"An excellent new amendment we present in this Bill today is a legal mandate for the issuing authority of licences and permits to defer a decision to issue a permit if the applicant is under investigation for contravening the Biodiversity Act in relation to a similar restricted activity. Take for example the case of Dawie Groenewald who faces over 1700 charges for among other things racketeering, money laundering and dealing in rhino horn. He was after being arrested able to apply for new permits. The magistrate did initially prevent certain activities, but the period expired, and the issuing authority did not have any legal basis to not issue new permits upon application despite the investigation not having been concluded.
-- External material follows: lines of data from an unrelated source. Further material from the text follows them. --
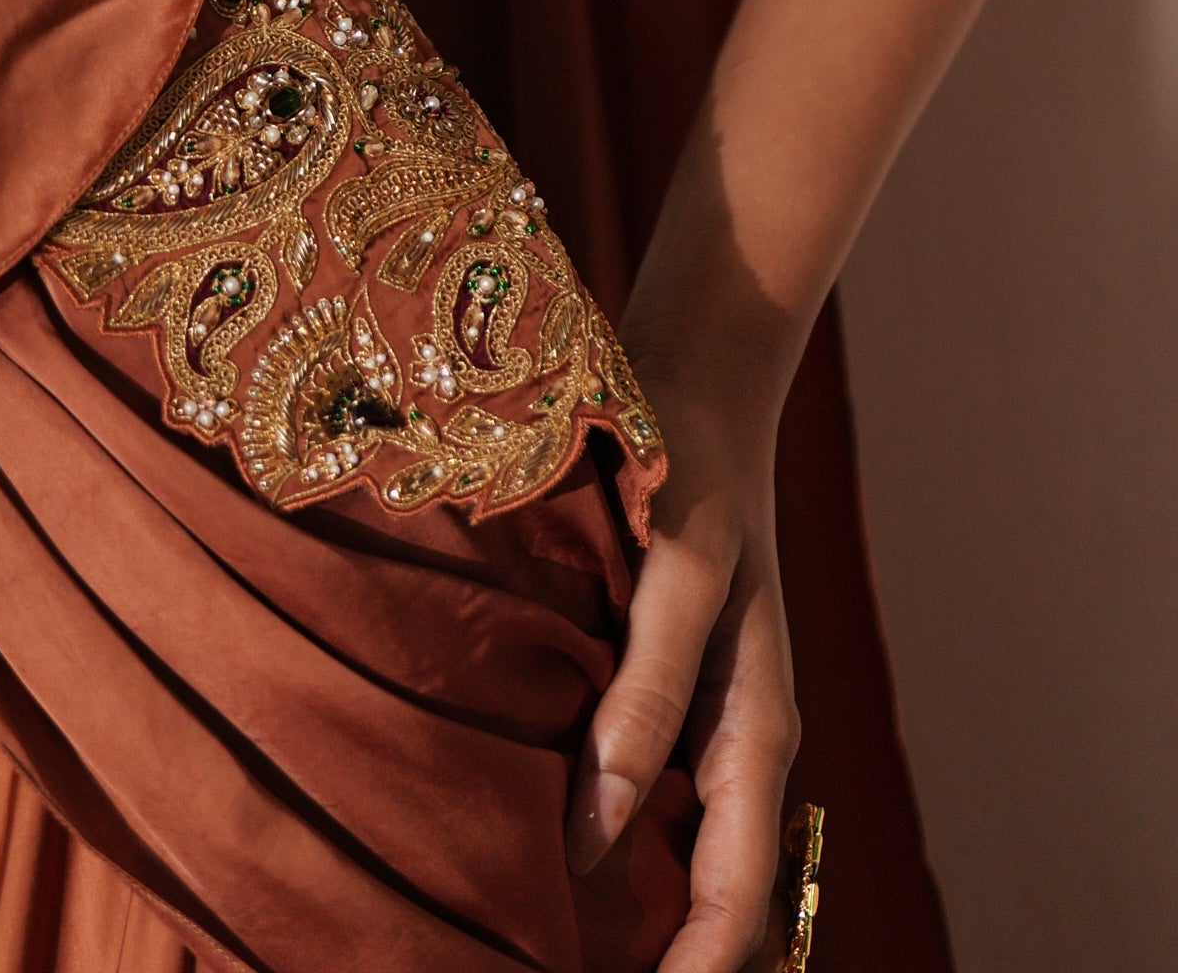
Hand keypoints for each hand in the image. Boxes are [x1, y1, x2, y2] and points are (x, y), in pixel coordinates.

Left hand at [571, 359, 799, 970]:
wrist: (696, 376)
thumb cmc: (688, 467)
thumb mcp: (674, 576)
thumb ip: (644, 699)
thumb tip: (596, 837)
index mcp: (755, 732)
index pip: (736, 909)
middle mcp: (735, 743)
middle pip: (711, 901)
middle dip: (657, 960)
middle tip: (547, 972)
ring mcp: (702, 717)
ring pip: (677, 854)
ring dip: (627, 910)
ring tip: (536, 940)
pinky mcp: (660, 681)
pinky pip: (643, 789)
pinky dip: (601, 835)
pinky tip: (532, 844)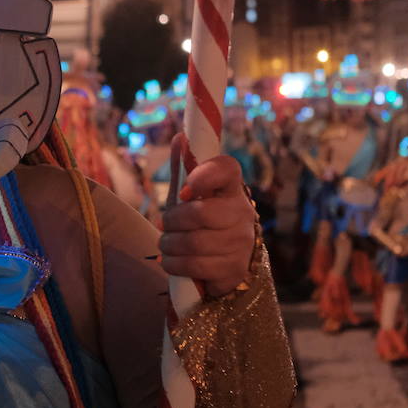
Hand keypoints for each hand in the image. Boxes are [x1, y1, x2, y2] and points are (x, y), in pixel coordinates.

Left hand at [159, 156, 256, 296]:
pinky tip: (172, 260)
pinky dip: (173, 264)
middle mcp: (242, 214)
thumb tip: (179, 137)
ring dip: (169, 244)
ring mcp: (240, 243)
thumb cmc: (206, 223)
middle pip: (200, 213)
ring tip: (166, 244)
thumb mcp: (193, 196)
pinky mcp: (233, 269)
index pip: (227, 169)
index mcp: (233, 189)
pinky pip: (193, 265)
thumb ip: (185, 169)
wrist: (229, 265)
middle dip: (172, 221)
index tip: (185, 190)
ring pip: (193, 242)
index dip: (204, 175)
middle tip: (165, 225)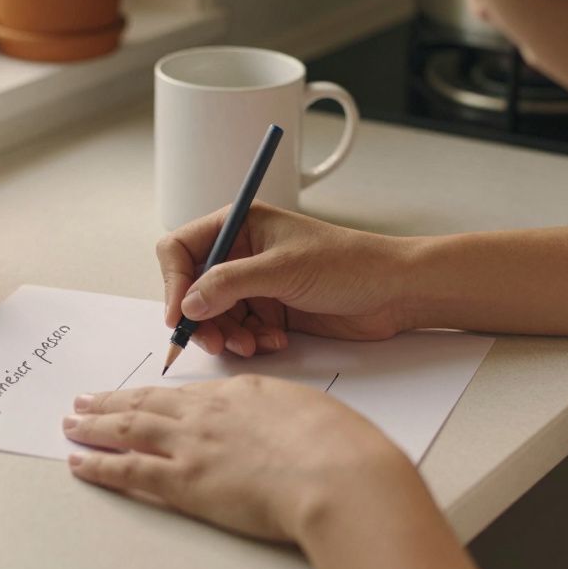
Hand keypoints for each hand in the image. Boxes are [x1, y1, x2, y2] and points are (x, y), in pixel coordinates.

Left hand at [63, 375, 421, 542]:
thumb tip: (276, 422)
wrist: (338, 473)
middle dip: (113, 400)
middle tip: (86, 399)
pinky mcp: (184, 482)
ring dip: (94, 425)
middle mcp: (209, 413)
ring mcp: (192, 445)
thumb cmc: (339, 448)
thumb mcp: (309, 413)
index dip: (157, 392)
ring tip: (71, 422)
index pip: (187, 392)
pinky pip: (128, 470)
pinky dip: (98, 465)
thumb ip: (281, 413)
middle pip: (148, 402)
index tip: (141, 393)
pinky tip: (79, 462)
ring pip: (128, 429)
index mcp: (241, 393)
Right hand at [157, 203, 416, 356]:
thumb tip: (187, 303)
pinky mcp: (271, 310)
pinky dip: (251, 341)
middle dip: (202, 318)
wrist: (394, 292)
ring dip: (228, 335)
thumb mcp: (283, 269)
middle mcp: (242, 253)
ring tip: (253, 344)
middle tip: (215, 342)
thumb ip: (229, 283)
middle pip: (193, 289)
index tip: (179, 315)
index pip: (181, 249)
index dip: (174, 282)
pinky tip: (275, 341)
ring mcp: (256, 284)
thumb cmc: (349, 263)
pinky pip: (241, 331)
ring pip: (215, 316)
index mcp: (240, 225)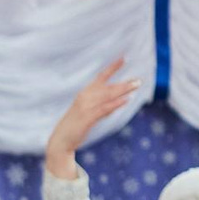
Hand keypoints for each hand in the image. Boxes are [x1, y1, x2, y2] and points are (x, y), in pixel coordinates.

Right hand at [46, 59, 138, 177]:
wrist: (60, 140)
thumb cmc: (74, 127)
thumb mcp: (87, 112)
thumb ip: (102, 105)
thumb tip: (118, 101)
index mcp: (84, 93)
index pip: (100, 77)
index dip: (112, 68)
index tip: (123, 58)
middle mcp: (85, 97)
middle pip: (108, 87)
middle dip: (124, 83)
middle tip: (138, 80)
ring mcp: (86, 107)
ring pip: (108, 96)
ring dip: (123, 90)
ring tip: (136, 85)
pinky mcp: (87, 118)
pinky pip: (105, 108)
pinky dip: (116, 103)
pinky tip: (126, 100)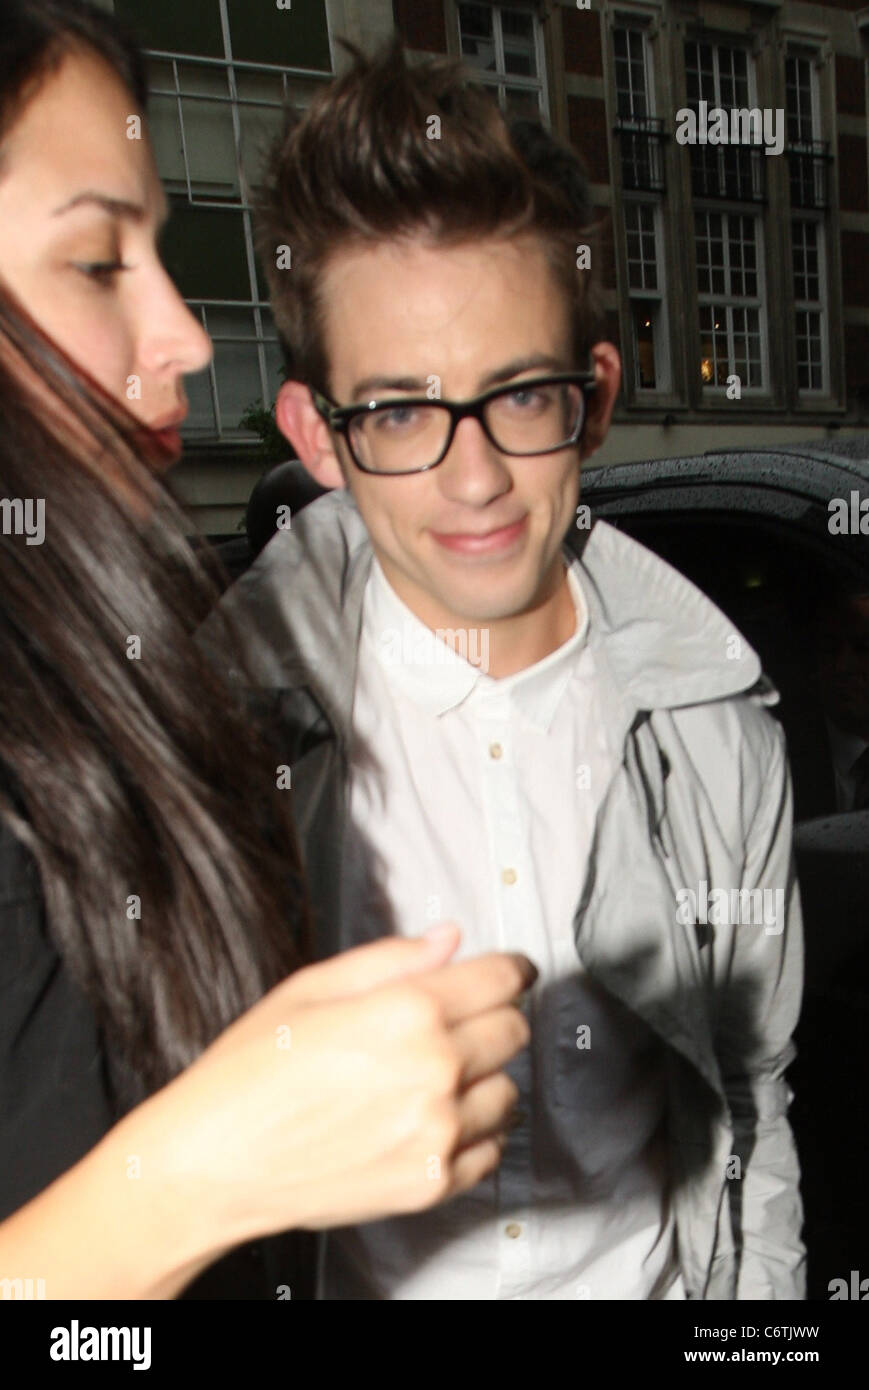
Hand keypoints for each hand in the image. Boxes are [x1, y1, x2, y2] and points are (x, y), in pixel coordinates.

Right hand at [148, 925, 534, 1247]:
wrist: (212, 1163)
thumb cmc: (249, 1072)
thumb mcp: (312, 988)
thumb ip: (392, 959)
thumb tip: (449, 939)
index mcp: (407, 1011)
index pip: (500, 980)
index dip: (510, 970)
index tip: (511, 972)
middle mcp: (434, 1071)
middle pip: (512, 1031)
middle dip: (493, 1019)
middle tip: (457, 1024)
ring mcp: (437, 1133)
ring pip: (508, 1092)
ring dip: (483, 1079)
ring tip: (432, 1079)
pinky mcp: (432, 1182)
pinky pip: (490, 1151)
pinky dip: (473, 1134)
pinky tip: (430, 1122)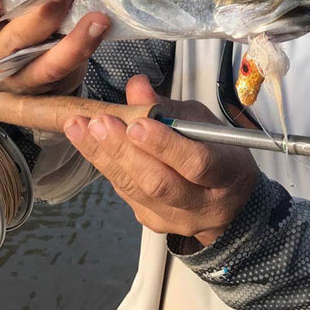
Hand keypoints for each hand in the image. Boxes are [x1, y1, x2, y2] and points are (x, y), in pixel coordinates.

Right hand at [0, 0, 109, 94]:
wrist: (18, 76)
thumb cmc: (5, 29)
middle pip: (13, 38)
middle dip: (40, 9)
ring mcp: (20, 81)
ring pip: (47, 64)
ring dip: (74, 41)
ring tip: (97, 17)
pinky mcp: (47, 90)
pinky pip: (66, 71)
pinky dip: (84, 49)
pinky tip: (100, 28)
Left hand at [64, 76, 258, 245]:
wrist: (229, 205)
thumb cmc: (217, 152)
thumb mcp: (203, 122)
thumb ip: (169, 107)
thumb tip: (137, 86)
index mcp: (226, 172)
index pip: (196, 163)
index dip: (164, 146)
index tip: (136, 125)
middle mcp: (203, 203)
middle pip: (158, 182)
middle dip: (123, 150)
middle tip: (98, 124)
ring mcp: (177, 218)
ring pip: (136, 190)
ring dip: (104, 157)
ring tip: (80, 129)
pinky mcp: (155, 223)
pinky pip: (127, 195)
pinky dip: (108, 167)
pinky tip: (89, 146)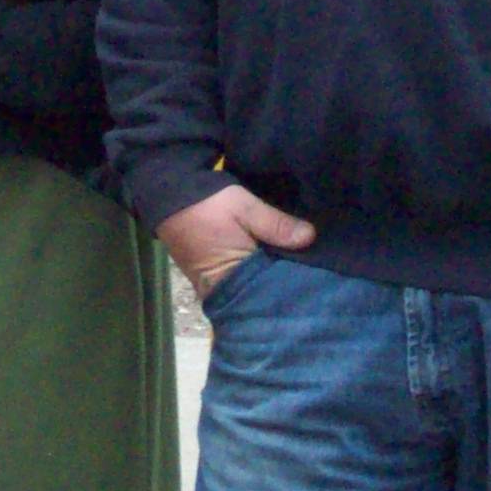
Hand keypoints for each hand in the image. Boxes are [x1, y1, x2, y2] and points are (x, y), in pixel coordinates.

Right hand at [154, 183, 316, 299]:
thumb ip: (276, 224)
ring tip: (308, 271)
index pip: (267, 297)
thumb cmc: (207, 203)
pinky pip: (244, 281)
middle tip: (319, 277)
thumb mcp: (245, 208)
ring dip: (273, 279)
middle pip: (261, 296)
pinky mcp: (215, 276)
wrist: (171, 193)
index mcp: (229, 280)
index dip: (292, 290)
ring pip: (253, 289)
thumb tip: (311, 237)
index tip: (319, 283)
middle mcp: (221, 290)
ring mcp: (216, 285)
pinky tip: (283, 263)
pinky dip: (261, 273)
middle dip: (285, 286)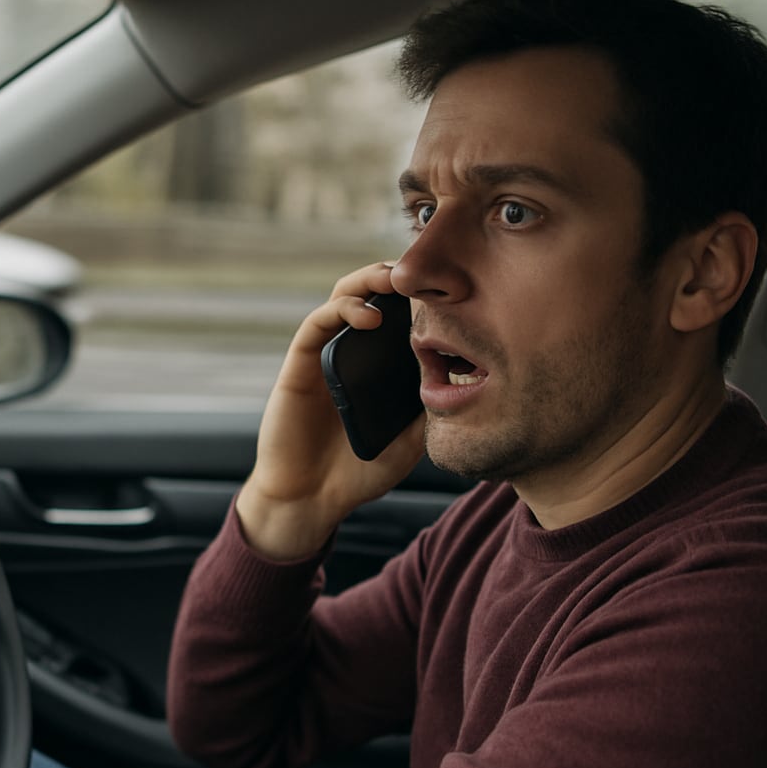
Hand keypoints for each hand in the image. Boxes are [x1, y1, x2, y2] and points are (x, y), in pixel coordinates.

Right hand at [238, 262, 424, 559]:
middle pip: (372, 294)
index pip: (399, 313)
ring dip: (369, 281)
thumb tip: (465, 377)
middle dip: (397, 275)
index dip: (420, 293)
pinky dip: (343, 311)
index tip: (451, 281)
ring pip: (343, 297)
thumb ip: (430, 408)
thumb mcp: (411, 440)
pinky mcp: (300, 364)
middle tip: (425, 267)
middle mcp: (351, 351)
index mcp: (377, 364)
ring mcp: (325, 354)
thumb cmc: (358, 472)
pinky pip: (318, 324)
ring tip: (396, 279)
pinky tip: (370, 318)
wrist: (312, 500)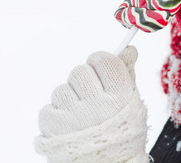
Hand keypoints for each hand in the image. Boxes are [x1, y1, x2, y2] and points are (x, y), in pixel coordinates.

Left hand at [35, 46, 148, 162]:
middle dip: (84, 81)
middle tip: (91, 96)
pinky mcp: (54, 129)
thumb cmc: (122, 131)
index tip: (100, 68)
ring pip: (62, 89)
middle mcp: (98, 105)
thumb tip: (128, 49)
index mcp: (121, 96)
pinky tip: (69, 126)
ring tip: (80, 115)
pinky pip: (48, 108)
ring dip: (69, 99)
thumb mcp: (132, 103)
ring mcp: (74, 117)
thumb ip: (128, 73)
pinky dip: (56, 116)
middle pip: (80, 71)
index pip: (103, 59)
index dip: (100, 61)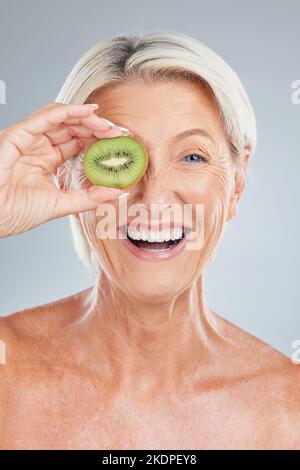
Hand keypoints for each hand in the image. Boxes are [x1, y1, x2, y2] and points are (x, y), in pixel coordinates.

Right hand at [0, 102, 126, 237]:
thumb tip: (116, 192)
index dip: (98, 141)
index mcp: (47, 161)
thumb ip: (88, 198)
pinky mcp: (18, 134)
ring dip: (87, 118)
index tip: (119, 144)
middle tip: (118, 133)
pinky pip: (46, 116)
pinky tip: (89, 112)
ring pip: (62, 118)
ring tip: (108, 125)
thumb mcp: (61, 204)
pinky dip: (69, 111)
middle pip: (73, 128)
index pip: (77, 143)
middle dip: (97, 128)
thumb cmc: (15, 213)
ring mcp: (29, 139)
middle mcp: (38, 147)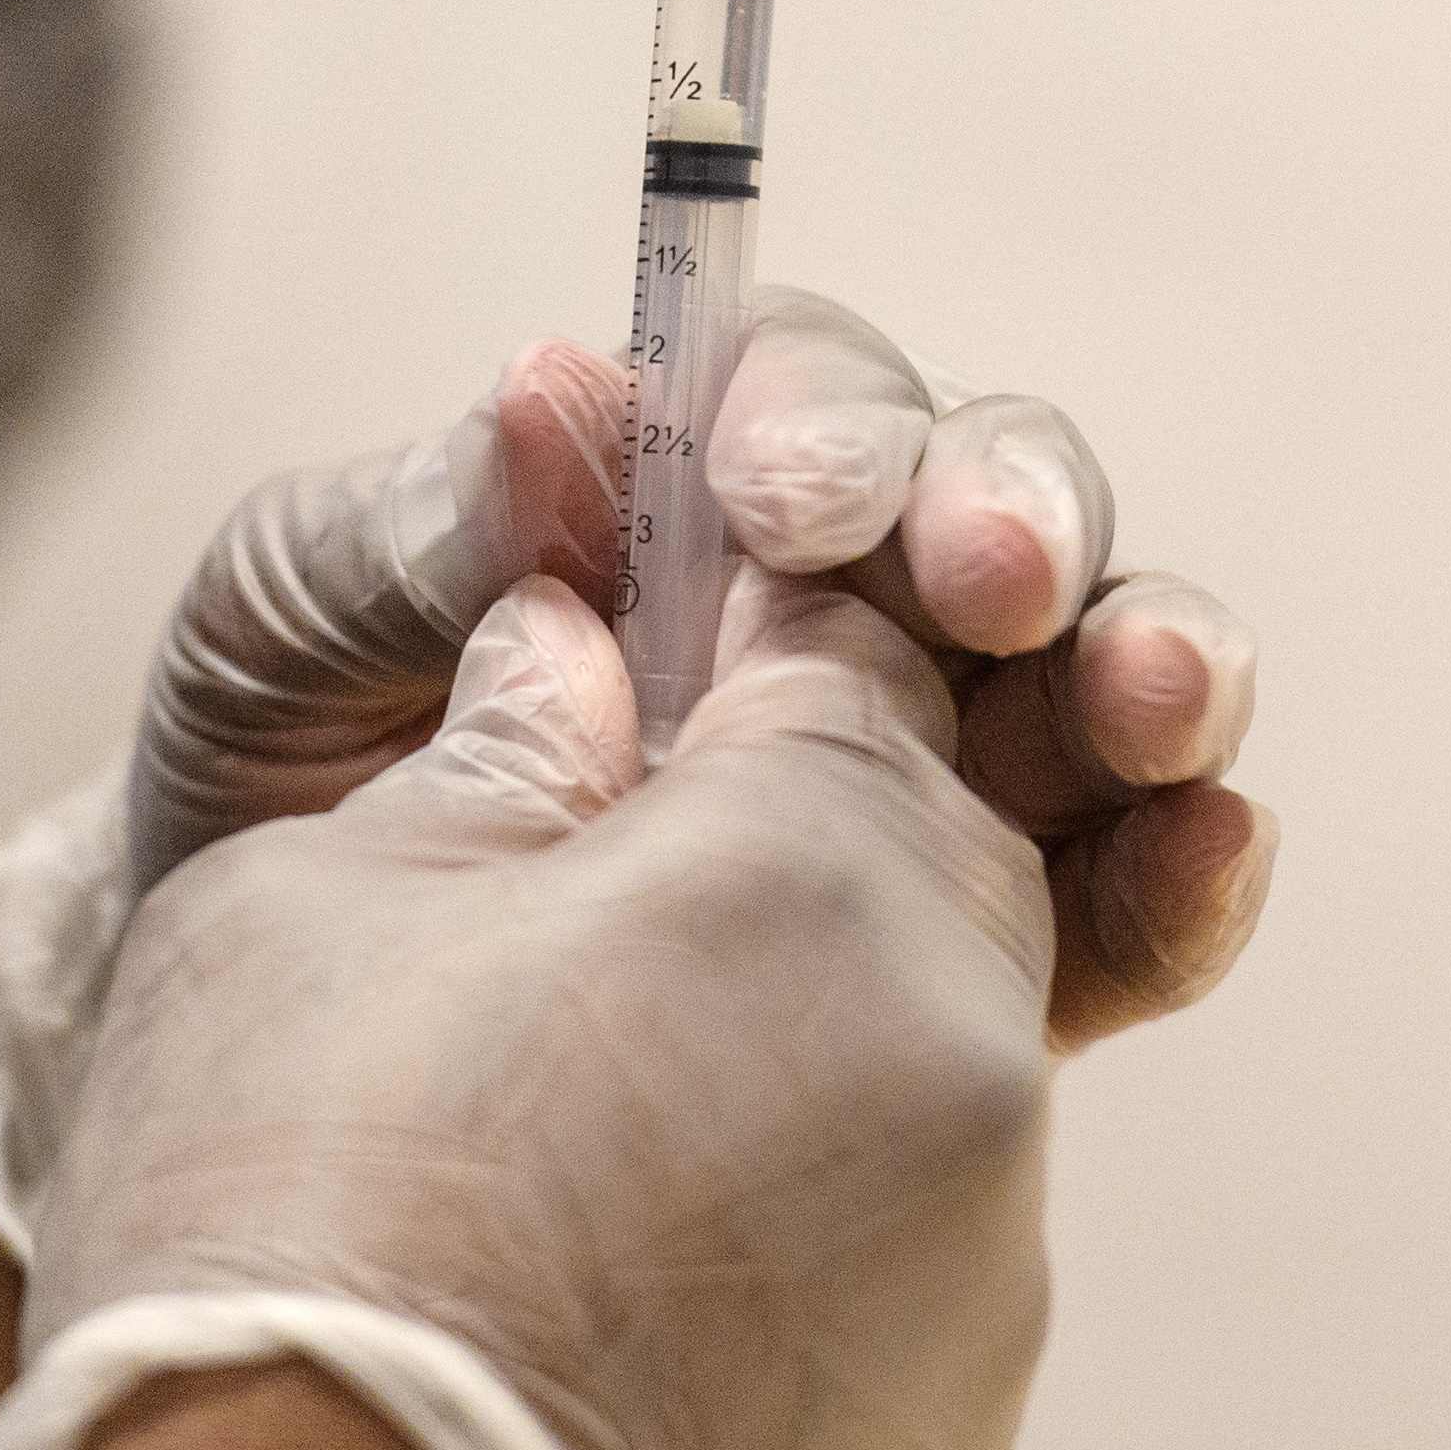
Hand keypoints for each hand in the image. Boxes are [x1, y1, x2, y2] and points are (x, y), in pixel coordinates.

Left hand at [0, 296, 1269, 1260]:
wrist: (249, 1057)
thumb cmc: (264, 784)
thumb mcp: (286, 630)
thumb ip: (418, 522)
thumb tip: (561, 393)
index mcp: (677, 502)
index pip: (800, 405)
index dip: (820, 422)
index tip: (782, 493)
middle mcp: (827, 617)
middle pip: (984, 510)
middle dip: (1008, 520)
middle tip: (986, 581)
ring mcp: (918, 788)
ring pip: (1089, 681)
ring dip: (1144, 666)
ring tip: (1147, 703)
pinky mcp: (974, 970)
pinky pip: (1116, 906)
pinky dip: (1179, 875)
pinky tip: (1201, 856)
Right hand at [0, 571, 1060, 1449]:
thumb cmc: (275, 1238)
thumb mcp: (309, 899)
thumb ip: (489, 755)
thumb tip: (572, 666)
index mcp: (818, 867)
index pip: (850, 640)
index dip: (735, 607)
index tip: (630, 626)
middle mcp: (957, 1057)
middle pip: (928, 841)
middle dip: (788, 816)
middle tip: (606, 844)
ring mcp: (978, 1273)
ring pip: (921, 1045)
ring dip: (792, 1015)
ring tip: (593, 1063)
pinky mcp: (950, 1440)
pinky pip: (902, 1234)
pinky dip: (798, 1194)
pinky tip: (634, 1224)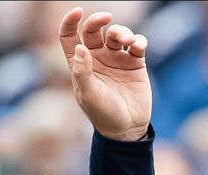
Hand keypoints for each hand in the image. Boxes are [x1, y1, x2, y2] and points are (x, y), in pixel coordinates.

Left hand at [58, 7, 151, 141]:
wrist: (127, 128)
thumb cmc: (103, 114)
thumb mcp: (89, 95)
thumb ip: (82, 71)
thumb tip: (80, 47)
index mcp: (80, 63)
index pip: (69, 37)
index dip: (70, 22)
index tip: (77, 12)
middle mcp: (97, 57)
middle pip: (93, 29)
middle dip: (98, 20)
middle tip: (106, 18)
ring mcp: (116, 58)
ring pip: (116, 33)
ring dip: (121, 31)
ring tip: (127, 42)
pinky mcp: (135, 62)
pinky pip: (137, 43)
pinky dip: (138, 40)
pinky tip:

The amendment in this Bill would prevent a similar situation in the future.With the intention of improving our country’s credibility and reputation at the Convention of the Trade in Endangered Species, this Bill provides the scientific authority, already provided for under the existing Biodiversity Act, with a legal mandate to assist the Department with the scientific work regarding the regulation of species to which an international agreement on international trade is applicable. If this country is to pursue an application for the trade in rhino horn in the future, this scientific authority will aid in improving the standing of South Africa at CITES."
During the course of the Committee's deliberations on the Draft Amendment Bill, the Department of Environmental Affairs sought to sneak in a tiny but important amendment pertaining marine biodiversity and in particular sought to empower the Minister of Environmental Affairs to make regulations aimed at regulating the Boat Based Whale Watching and White Shark Cage Diving sectors under the Biodiversity Act.
Feike advised that the attempt to sneak such a provision into the Draft Amendment Bill would be unlawful for the following reasons:
1. Procedurally, any proposed amendment must be subjected to public comment in terms of PAJA. Failure to do so in one or more of the prescribed consultative procedures would be unlawful and contrary to the provisions of the Constitution
2. The proposed amendment essentially seeks to undermine the Western Cape High Court's finding against the Minister of DEA in Airjaws Africa CC v The Minister of Water and Environmental Affairs & Others (Case No. 18839/2011). Although that case is presently being appealed, the judgement is quite clear on the fact that the Minister of DEA does not have the authority under the Marine Living Resources Act to regulate the WSCD and BBWW sectors. Not only does this authority escape the Minister of DEA under the MLRA, more fundamentally, the judgement holds that it is certainly not clear that the President sought to give the Minister of DEA this authority under the 29 January 2010 Proclamation.
3. There are presently regulations regulating BBWW and WSCD, which were promulgated under the MLRA. The legislature cannot permit the creation of public confusion which will certainly result should there be two sets of laws regulating these sectors; one under NEMBA and another under the MLRA. Further, the legislature would be acting in violation of section 97 of the Constitution and the separation of powers doctrine pertaining to the President's Constitutional authority to transfer functions and powers to any member of the executive he sees fit.
4. In addition, the proposed amendment would certainly be unlawful for the following reasons as it directly conflicts with sections 1, 3(3), 4 and 77 of the MLRA, read with the current BBWW and WSCD Regulations:
4.1 With respect to sections 1 and 3(3) and 4: Section 1 defines "fish" to include sharks, whales & dolphins ( ie. mammals). Section 3(3) makes it plainly clear that the MLRA applies to all fish in the sea. Section 4 stipulates that -
"If any conflict relating to marine living resources dealt with in this Act arises between this Act and the provisions of any other law, save the Constitution or any Act expressly amending this Act, the provisions of this Act shall prevail".
4.2 With respect to section 77: There are presently regulations in force which have been promulgated under section 77 of the MLRA which regulate the BBWW and WSCD sectors.
5. Finally, clause 97(1)(dA) could be lawfully included in the amendment bill only if -
5.1 A proper and lawful public consultation process is undertaken;
5.2 The President repeals his Proclamation of 29 January 2010 and specifically authorises the Minister of DEA to administer and have the applicable powers to regulate the WSCD and BBWW (and Dolphin) sectors; and
5.3 The MLRA is amended which will in itself require a separate public consultation process to permit clause 5.2 above.
In the end, the problematic amendment was not included in the final Amendment Bill as all members of the Portfolio Committee agreed with the DA's submissions.